**EXERCISE INSTRUCTIONS**
If an entry includes an image, drop the image and copy the rest verbatim.

INFORMATION: Begin

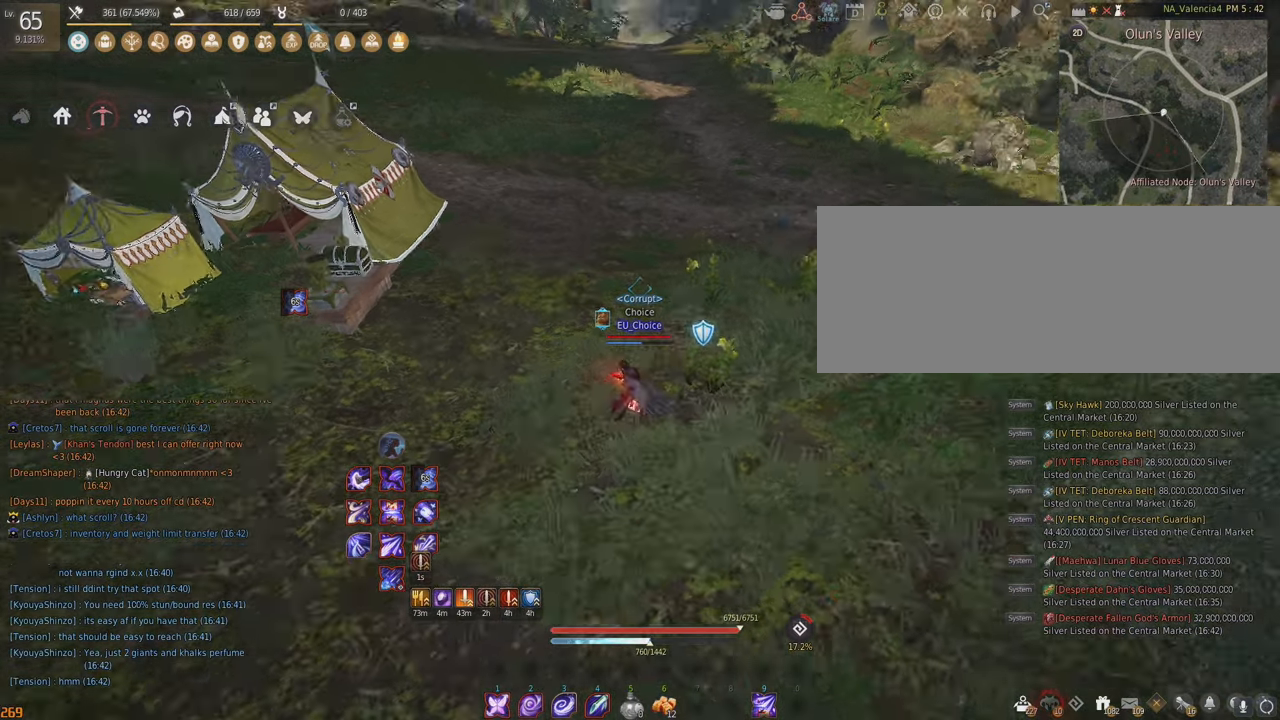
{"keys": [], "mouse": [], "events": [[367, "s", "up"]]}
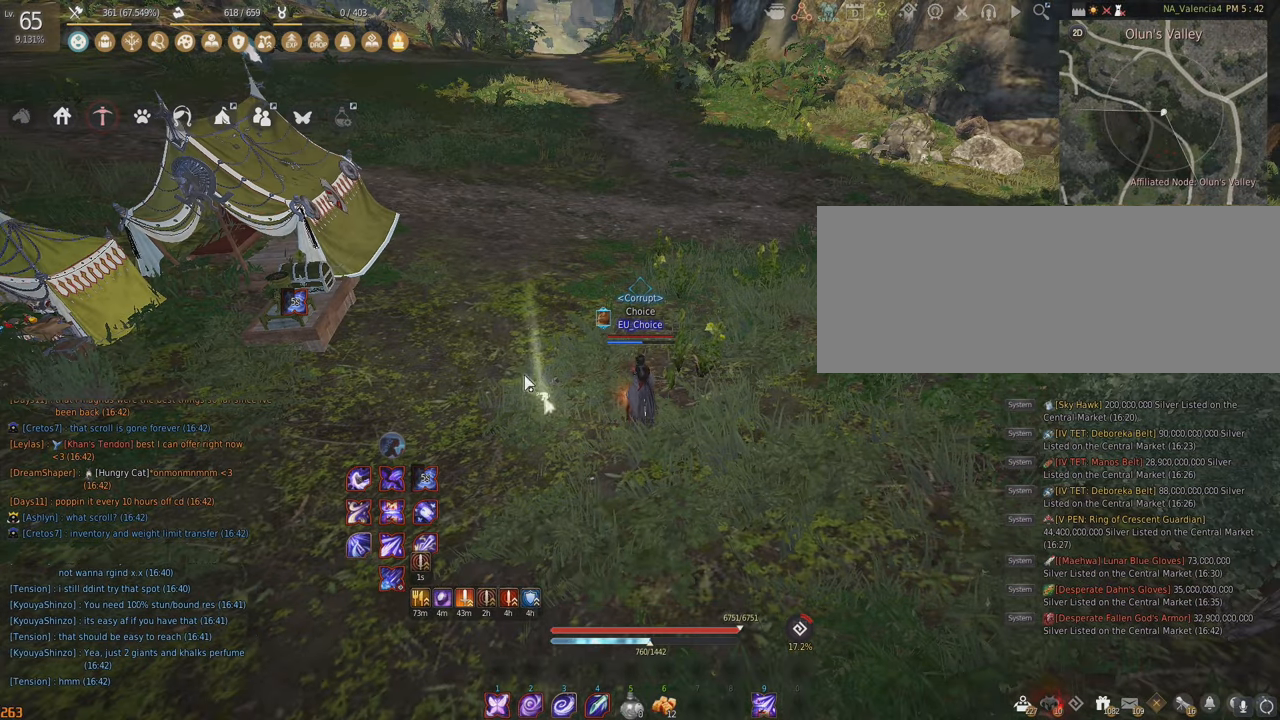
{"keys": [], "mouse": [], "events": []}
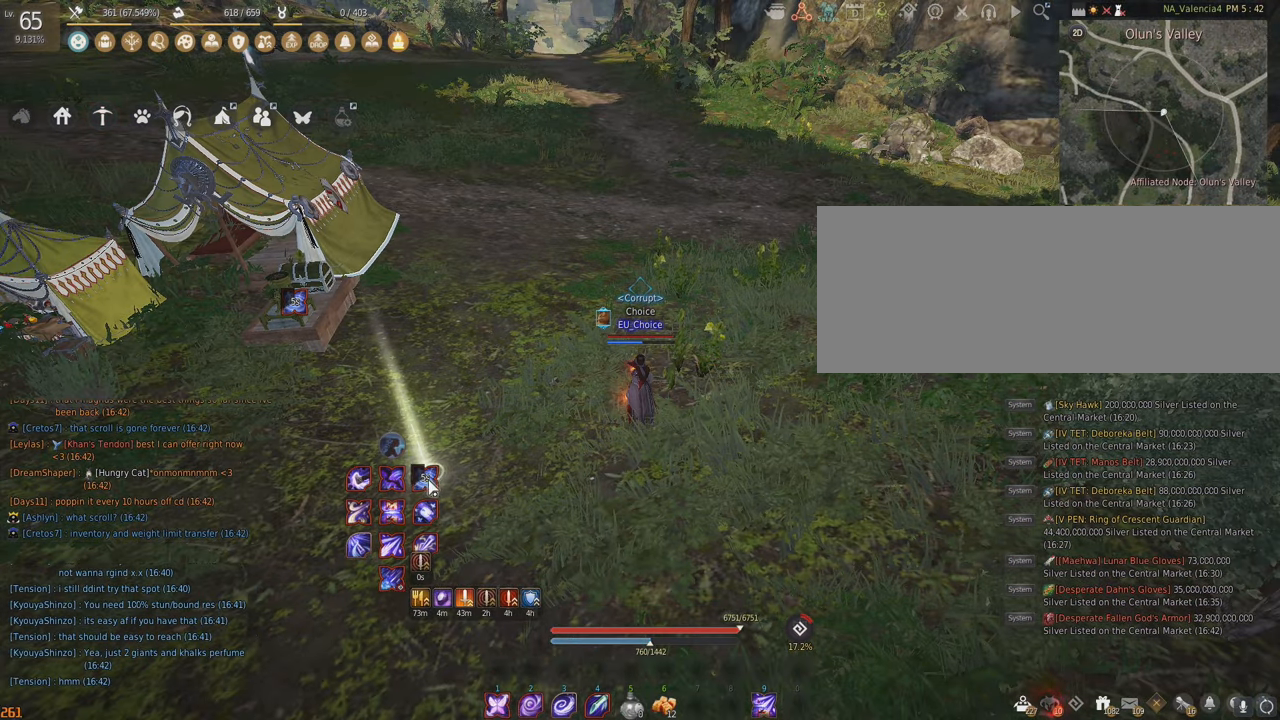
{"keys": [], "mouse": [], "events": []}
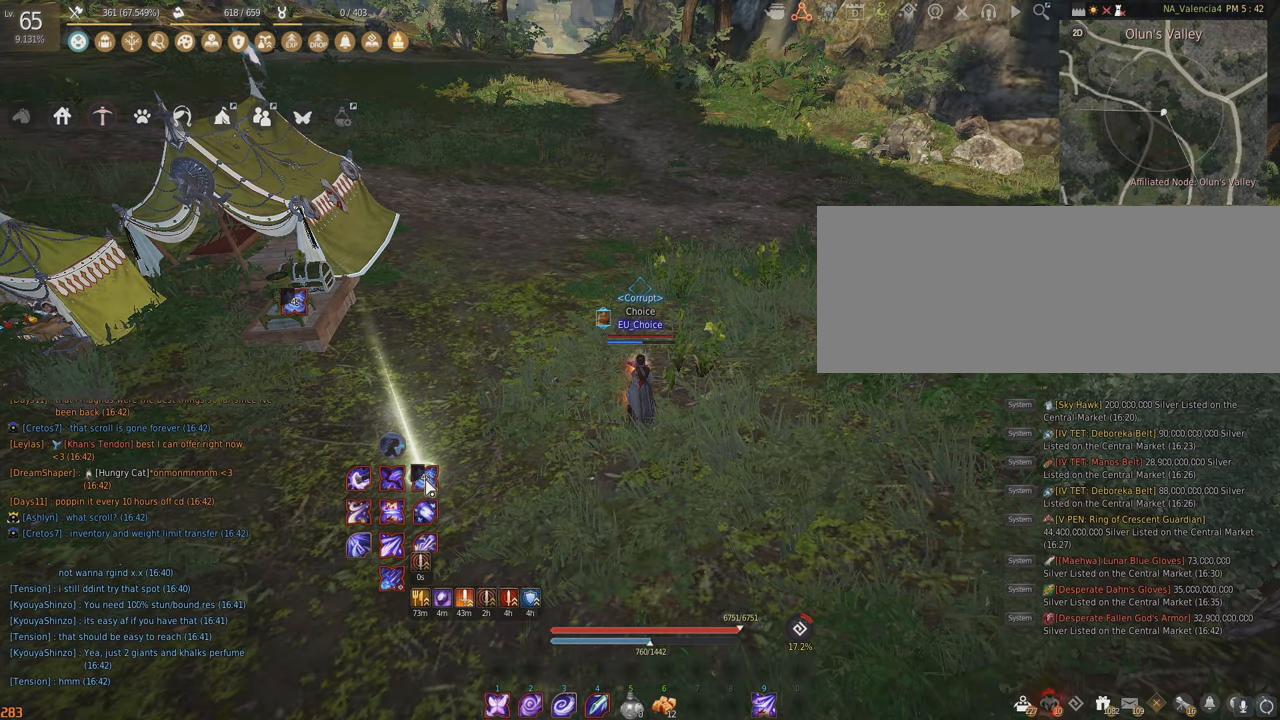
{"keys": [], "mouse": [], "events": []}
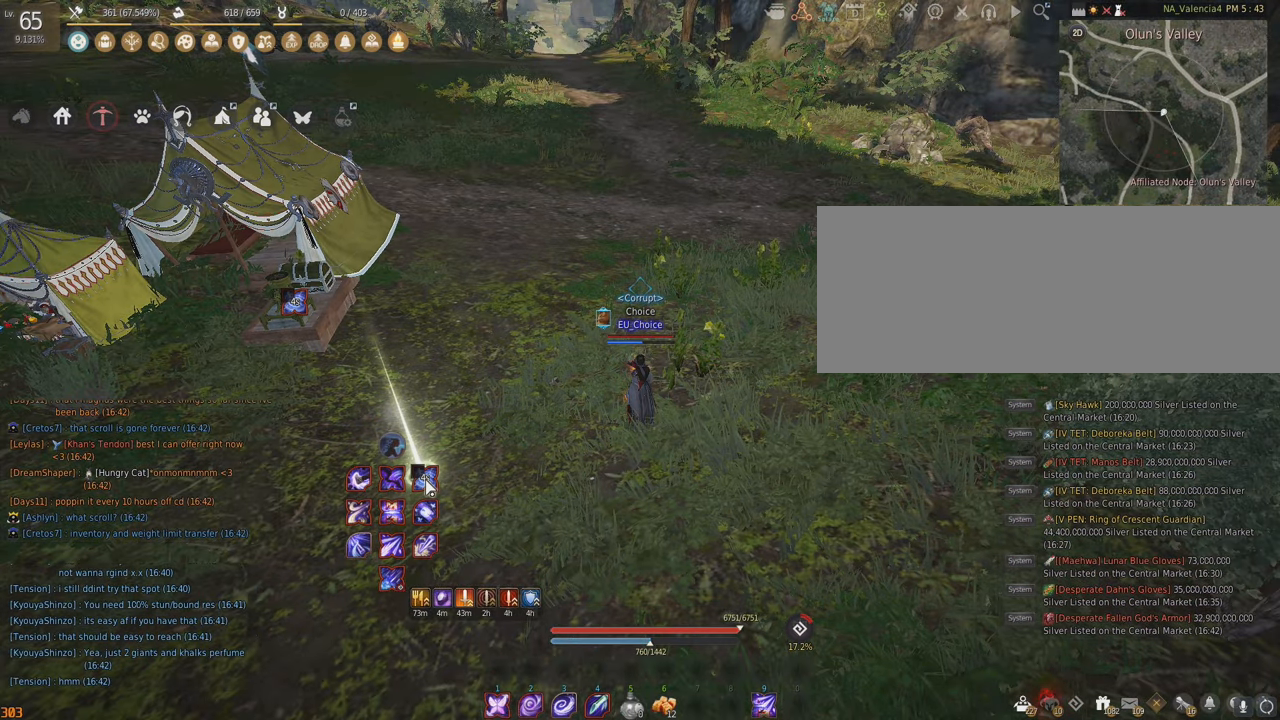
{"keys": [], "mouse": [], "events": []}
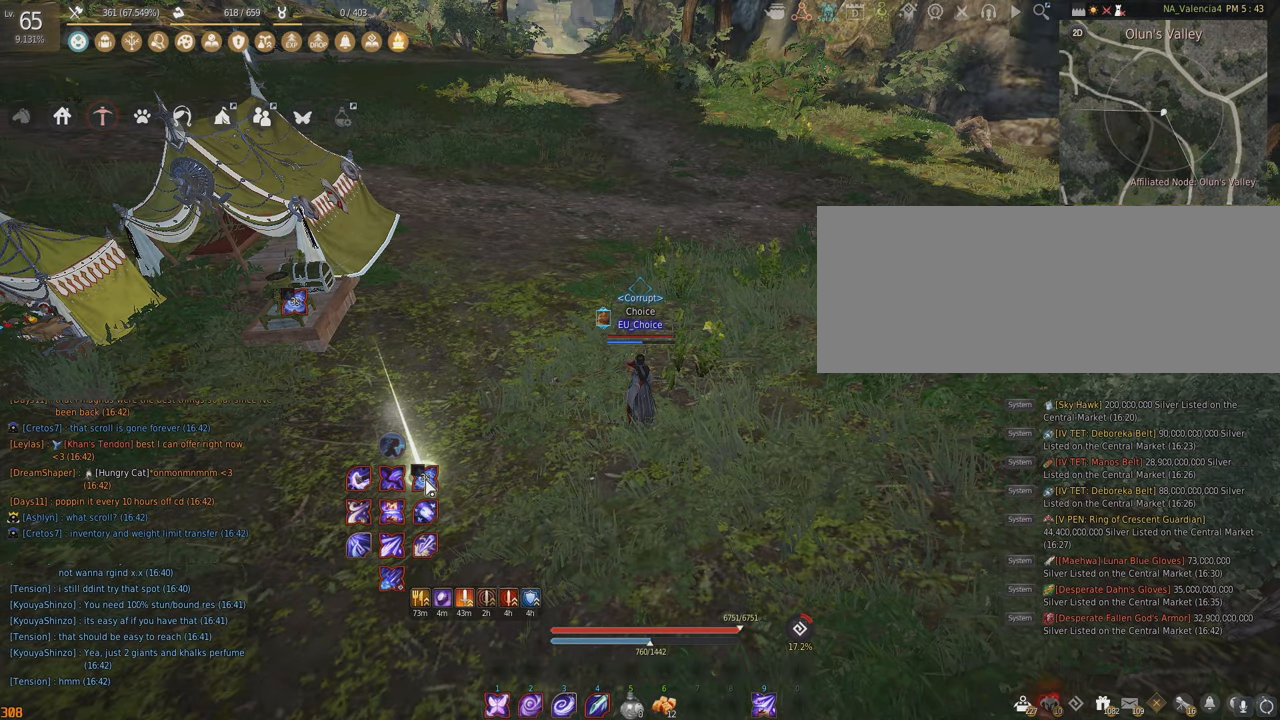
{"keys": [], "mouse": [], "events": []}
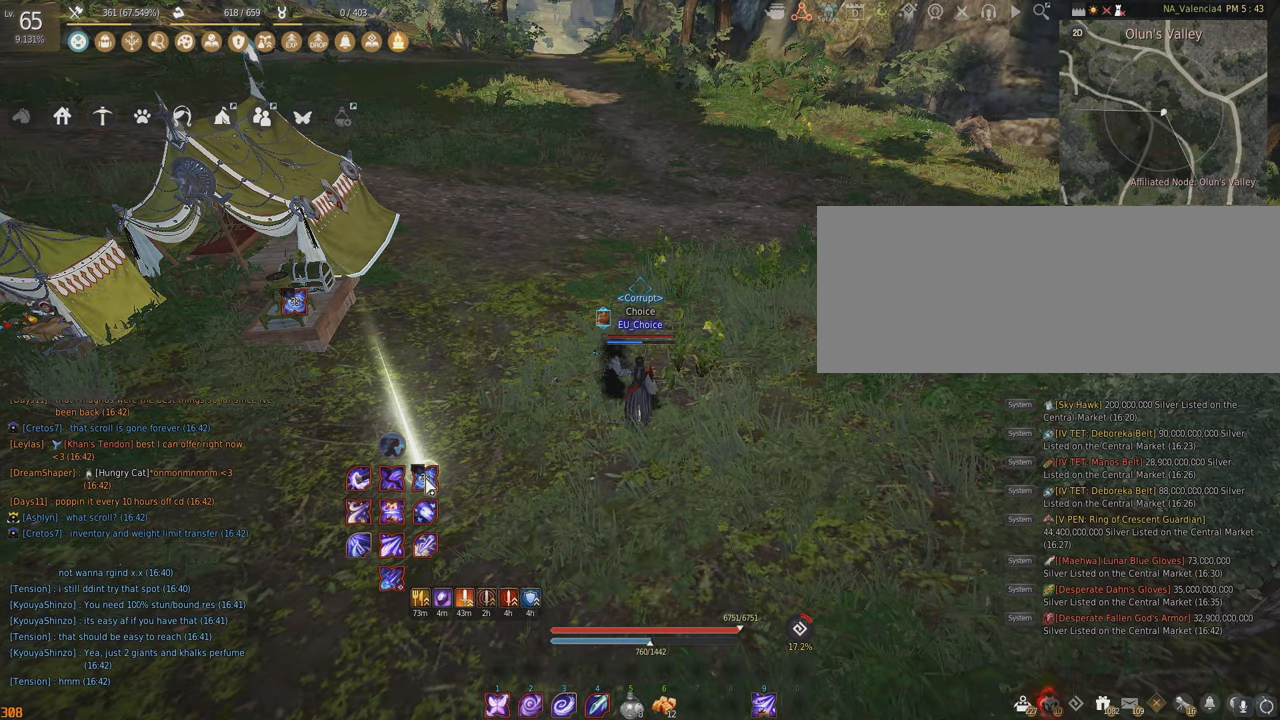
{"keys": [], "mouse": [], "events": []}
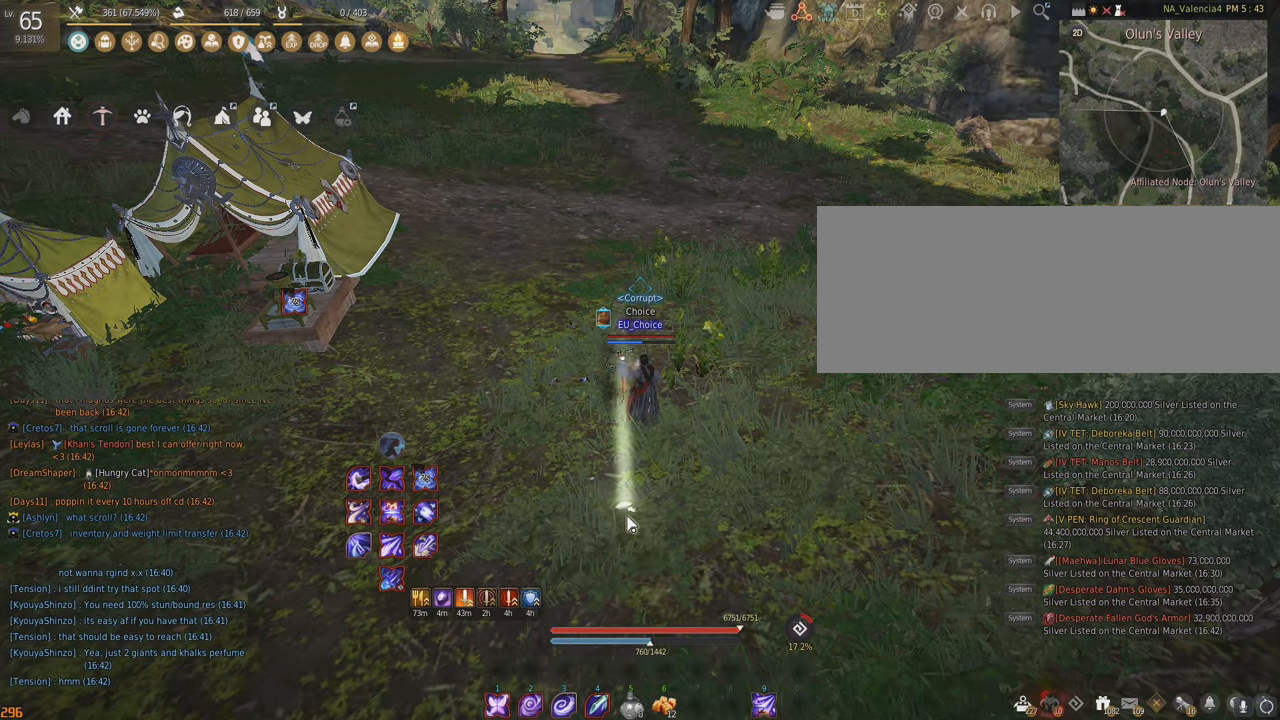
{"keys": [], "mouse": [], "events": [[100, "a", "down"], [333, "a", "up"]]}
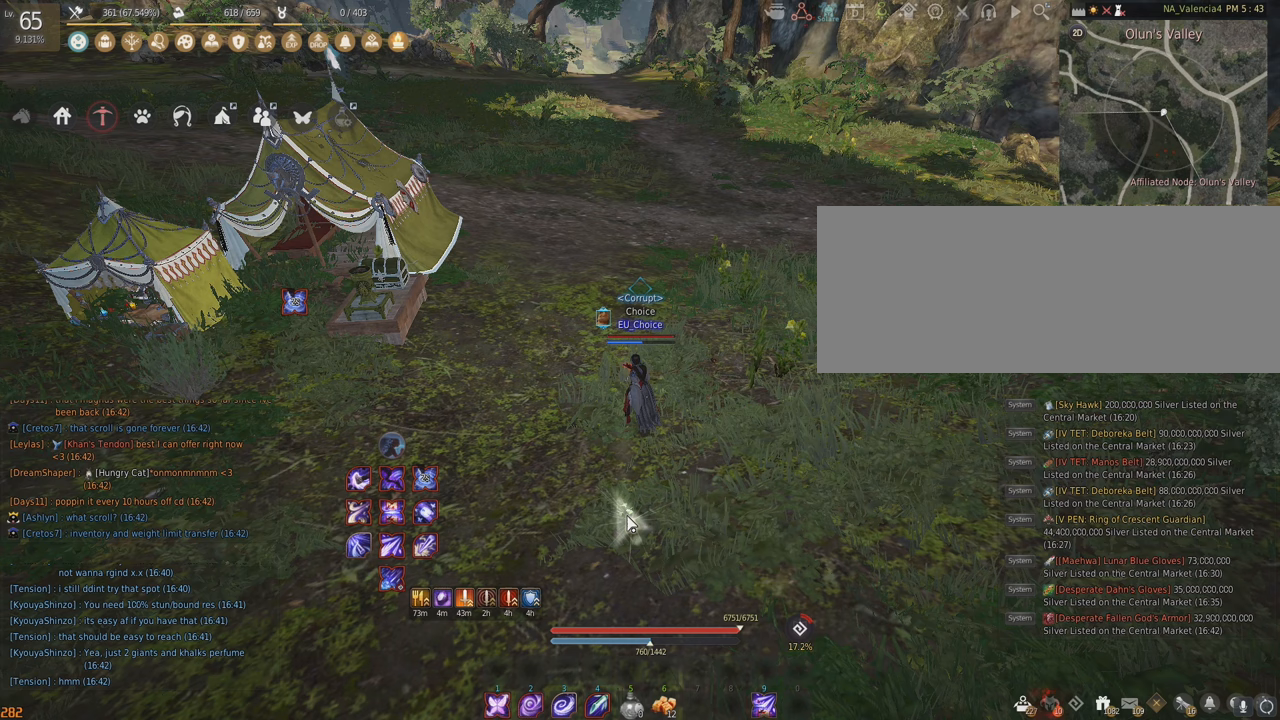
{"keys": ["a"], "mouse": [], "events": [[350, "a", "down"]]}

INFORMATION: End

**SOLVED PROBLEM**
{"keys": [], "mouse": [], "events": [[367, "s", "up"]]}
{"keys": [], "mouse": [], "events": []}
{"keys": [], "mouse": [], "events": []}
{"keys": [], "mouse": [], "events": []}
{"keys": [], "mouse": [], "events": []}
{"keys": [], "mouse": [], "events": []}
{"keys": [], "mouse": [], "events": []}
{"keys": [], "mouse": [], "events": [[100, "a", "down"], [333, "a", "up"]]}
{"keys": ["a"], "mouse": [], "events": [[350, "a", "down"]]}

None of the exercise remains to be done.